> [SOURCE DOCUMENT]:
● ● ● ● ● ● ●

Peter has been giving me a hard time about getting the WordML transform integrated into WordBlogX for a while now. Well, right now I'm writing this blog entry with Microsoft Office Word 2003 under the debugger with a debug build of the WordBlogX assembly. So far so good.

 

There were two bugs that were driving me crazy.  First, if you were watching Mike Howard's blog closely when he first started blogging you would have noticed some funky looking "A" characters spread about a couple of his entries (to be truthful my blog entries had the same problem sometimes).  Well, I tracked those annoying "A" characters down to Word changing the first character of two spaces after a period into some magical character with a Unicode value of 160 (in CLR: \u0160).  I don't think this would be a problem if http://blogs.gotdotnet.com had the UTF-8 markers at the top of our web pages (we don't control that part of the blog entries, BlogX does).  Unfortunately, they don't.  So I added the following code to WordBlogX to convert all the text here to UTF-7:

 

    // convert the entry into UTF7 (since BlogX seems to prefer that)

    byte [] entryBytes = Encoding.Unicode.GetBytes(entry); // get the entry as a bunch of unicode bytes

    byte [] entryBytesUtf7 = Encoding.Convert(Encoding.Unicode, Encoding.UTF7, entryBytes);

    string entryUtf7 = Encoding.UTF7.GetString(entryBytesUtf7); // get the bytes as a utf7 string

 

Now, if I did my job correctly, that text came out coloured (ahh, the dreaded "u" still exists in WordBlogX v2!) and indented and everything.  Honestly, getting that text indented turned out to be the most painful part of this whole feature.  This is the slightly hacked code that I'm currently using to get white-space preserved:

 

    // convert all double spaces into a space + non-breaking space to preserve "indentedness" (like for code)

   StringBuilder entryWithSpaces = new StringBuilder();

    int iEntryStart = 0;

    int iEntryEnd = 0;

   regex = new Regex(@"<span.*?>(.*)</span>"); // look for those spans with two or more spaces in their body

   mc = regex.Matches(entry);

    if (0 < mc.Count)

   {

        foreach (Match m in mc)

       {

           iEntryEnd = m.Groups[0].Index;

            if (iEntryStart < iEntryEnd)

● ● ● ● ● ● ●

> [ABOUT THIS TASK]: Copy the part of the WordBlogX post that begins with "string entryUtf7 = Encoding.UTF7.GetString(entryBytesUtf7);" and ends with "(like for code)", swapping "painful" for "frustrating".

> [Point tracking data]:
● ● ● ● ● ● ●

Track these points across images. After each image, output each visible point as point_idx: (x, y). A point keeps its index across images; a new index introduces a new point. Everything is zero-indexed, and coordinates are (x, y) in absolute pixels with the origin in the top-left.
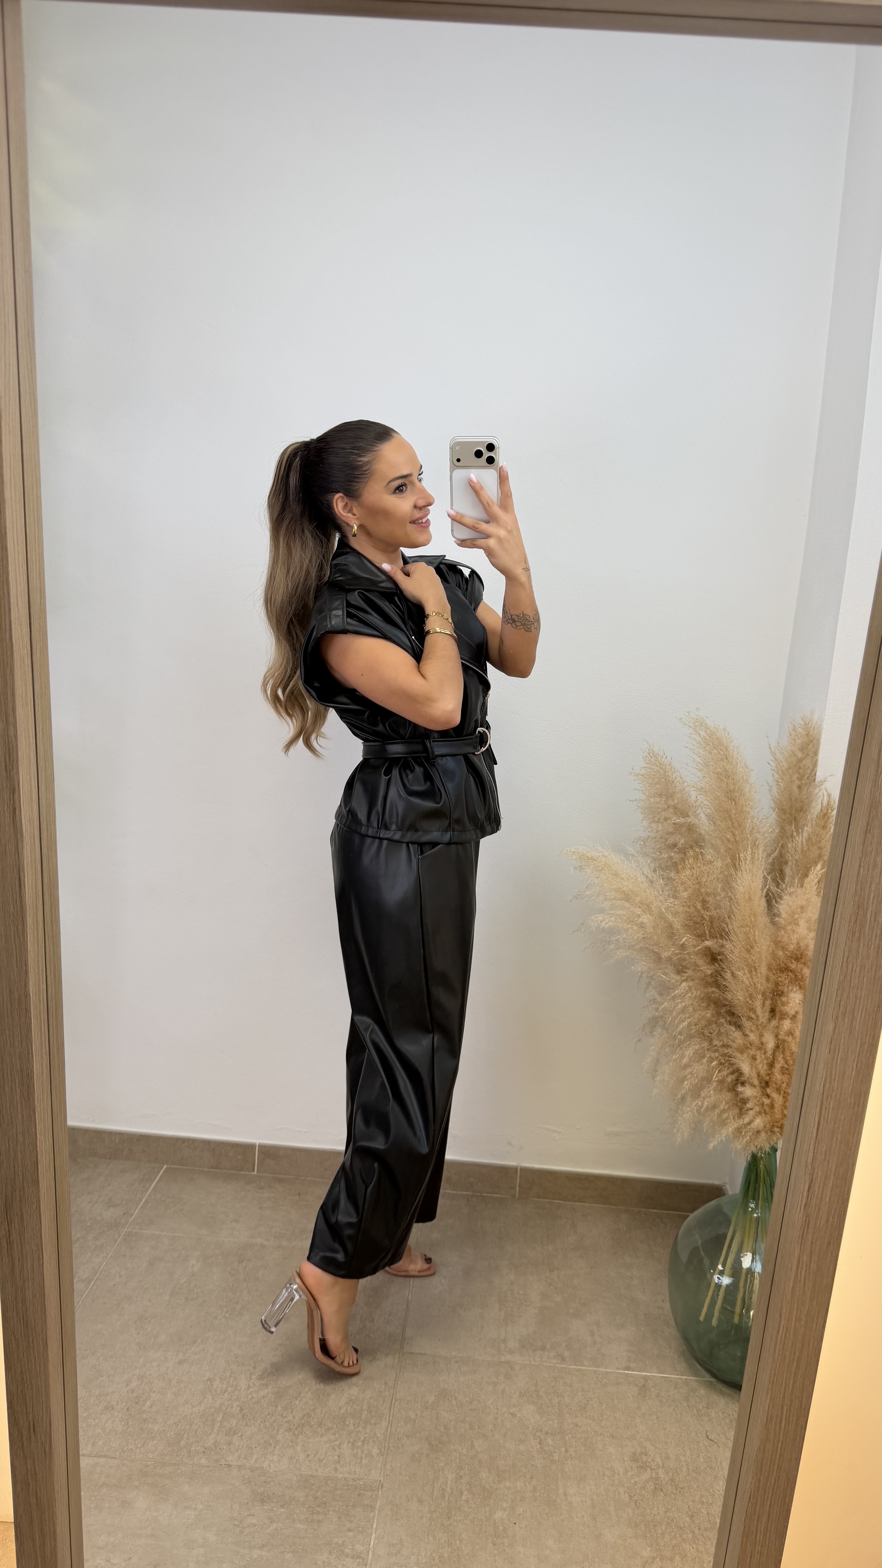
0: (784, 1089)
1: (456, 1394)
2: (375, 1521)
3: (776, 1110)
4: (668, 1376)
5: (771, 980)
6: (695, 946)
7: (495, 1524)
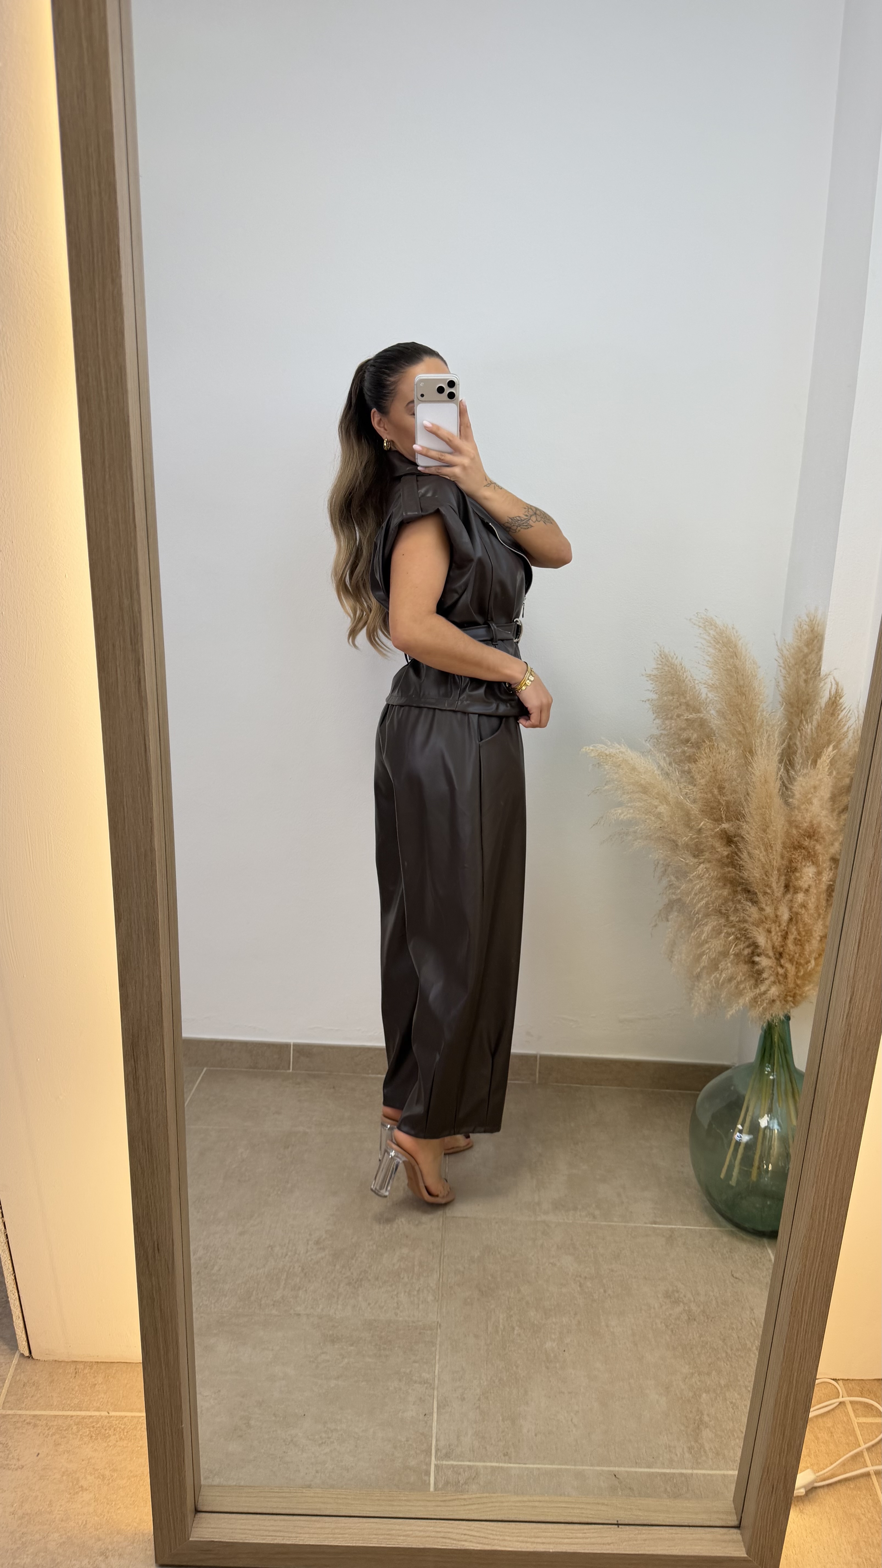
0: (796, 959)
1: (499, 1249)
2: (437, 1353)
3: (789, 980)
4: (692, 1227)
5: (785, 858)
6: (712, 830)
7: (546, 1351)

● ● ● ● ● ● ●

> [WRITTEN ANSWER]:
string entryUtf7 = Encoding.UTF7.GetString(entryBytesUtf7); // get the bytes as a utf7 string

 

Now, if I did my job correctly, that text came out coloured (ahh, the dreaded "u" still exists in WordBlogX v2!) and indented and everything.  Honestly, getting that text indented turned out to be the most frustrating part of this whole feature.  This is the slightly hacked code that I'm currently using to get white-space preserved:

 

    // convert all double spaces into a space + non-breaking space to preserve "indentedness" (like for code)